Max Navas, another PitchBook analyst who worked on the report, added: “The sluggish pace of fundraising for emerging and first-time fund managers could be a precursor to formidable fundraising experiences through the end of the year.”

Market researcher CB Insights projects venture outfits worldwide will report investments of about $65 billion across 6,000 deals in the first three months of the year. That would mark a significant decline from the previous quarter and the lowest quarterly funding amount since 2020, according to the research firm’s prior reports.

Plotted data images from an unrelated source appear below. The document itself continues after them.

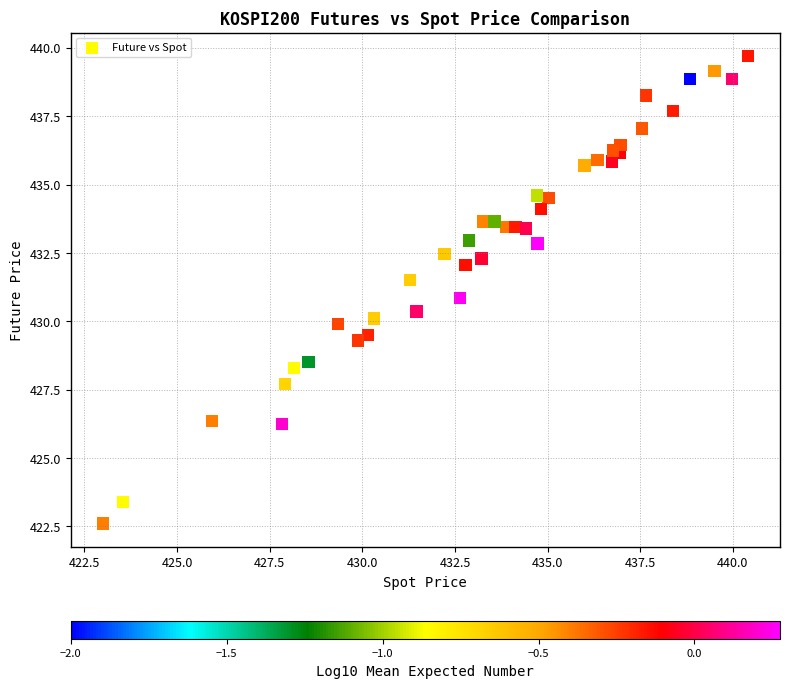

What is the range of X values (max minus min)?

17.4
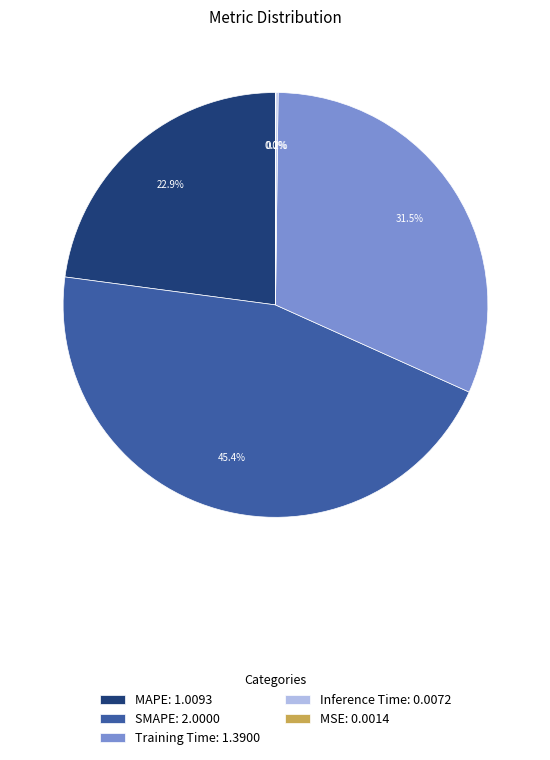

Between Training Time: 1.3900 and SMAPE: 2.0000, which is larger?

SMAPE: 2.0000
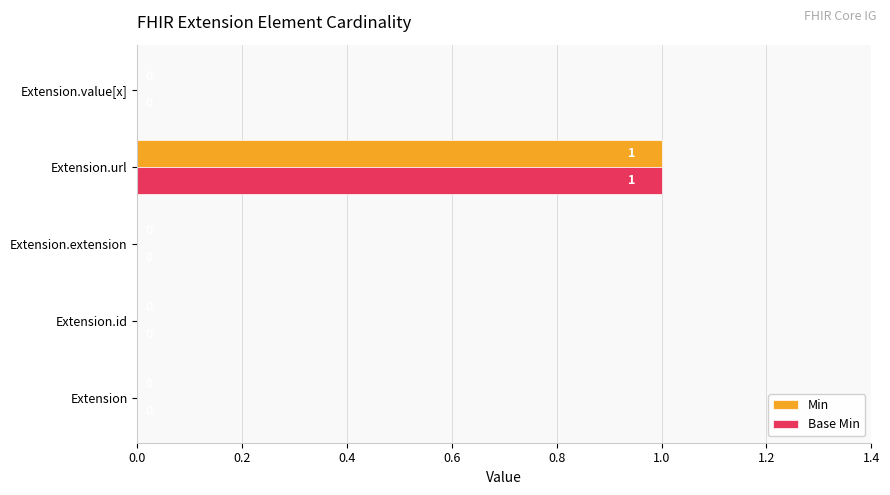

At which category is the sum across all series the highest?

Extension.url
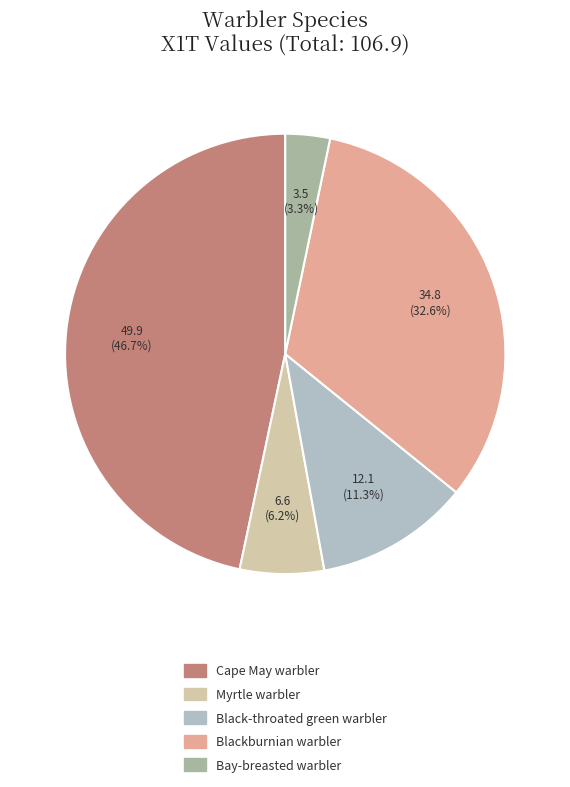

What percentage is NOT represented by Cape May warbler?

53.3%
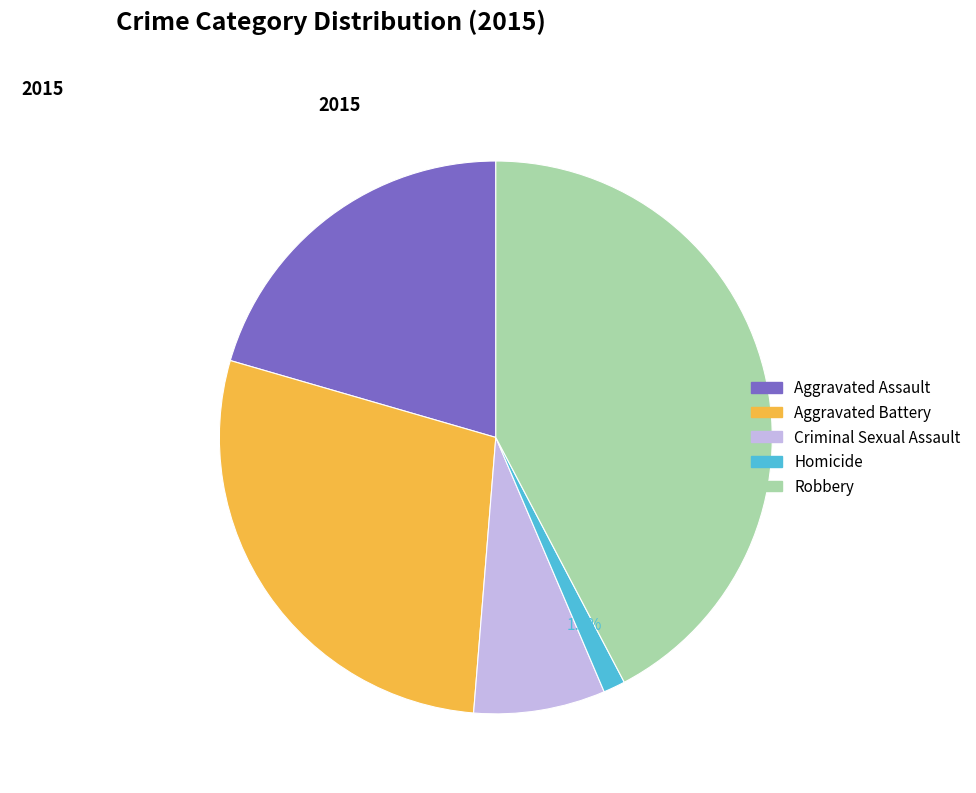

Is there a majority slice in this chart?

No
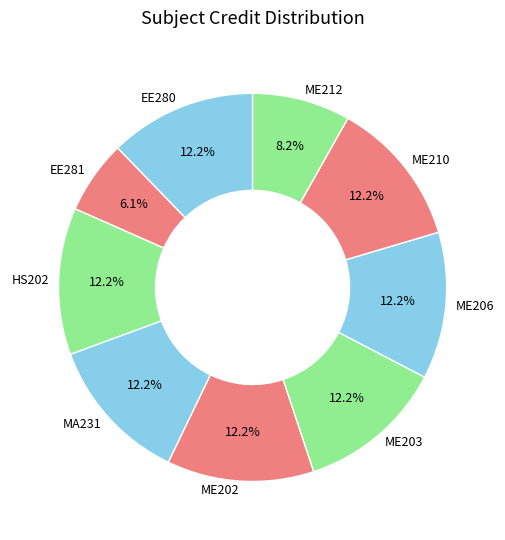

What is the ratio of the value at ME212 to the value at ME203?

0.7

CB Insights is scheduled to share its first-quarter data next week.

Read more: The rise of ‘zombie VCs’ — Dark times expected after Silicon Valley’s startup ecosystem lost its favorite bank

Silicon Valley Bank’s collapse in March was not immediately visible in the data, but it was “another unneeded pressure on the market” and could “exacerbate the capital availability problem,” Harrison said. “Liquidity is becoming even more paramount.”

Logan Allin, managing partner and founder of Fin Capital, views 2023 as an “acutely painful year for private and public market tech companies that has been exacerbated by the SVB fallout.” This, he told MarketWatch, will have long-term “knock-on effects” to supporting companies and VCs in terms of access to capital and venture debt.

A balky economy and dearth of IPOs in the quarter (20) already had the VC market reeling. Just $5.8 billion in exit value was closed in the first quarter — less than 1% of the total exit value generated in the record year of 2021.

Capital commitments continued to concentrate in larger-size vehicles, but just two funds closed on $1 billion or more during the first quarter, compared with 36 in 2022, PitchBook said.